What Germans won't accept is that they wouldn't have been able to sell all those beautifully designed cars and well-engineered machine tools if Greeks and Spaniards and Americans hadn't been willing to buy those goods and German banks hadn't been so willing to lend them the money to do so. Nor will they accept that German industry was able to thrive over the past decade because of a common currency and a common monetary policy that, over time, rendered industry in some neighboring countries uncompetitive while generating huge real estate bubbles in others.
The danger of Germans misunderstanding the causes of the current crisis is that it leads them, and the rest of Europe, to the wrong solutions.

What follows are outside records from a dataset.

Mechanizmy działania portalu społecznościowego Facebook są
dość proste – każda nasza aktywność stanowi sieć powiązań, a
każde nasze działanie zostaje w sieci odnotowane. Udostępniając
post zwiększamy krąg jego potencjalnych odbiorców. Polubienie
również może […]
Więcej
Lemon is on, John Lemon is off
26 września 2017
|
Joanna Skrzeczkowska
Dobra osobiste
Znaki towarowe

While European governments surely have long-term structural budget problems, the immediate fiscal challenge comes from the decline in tax revenues and the increase in transfer payments that result from slow growth and high unemployment. The right policy response to that -- along with the very real threat of price deflation in Europe -- isn't to put the entire continent in a fiscal straitjacket that makes the recession even worse. The immediate need is for the European Central Bank to deliver additional monetary stimulus in the form of lower interest rates and direct purchases of government bonds. The reality is that the price of avoiding a dangerous deflationary spiral in Greece and Spain is allowing inflation in Germany to rise to 3 or 4 percent.
Like America before it, Germany has to help people who may not deserve it in order to prevent the suffering of many more people who really don't deserve it. That's a crummy position to be in, but it's also not entirely somebody else's fault.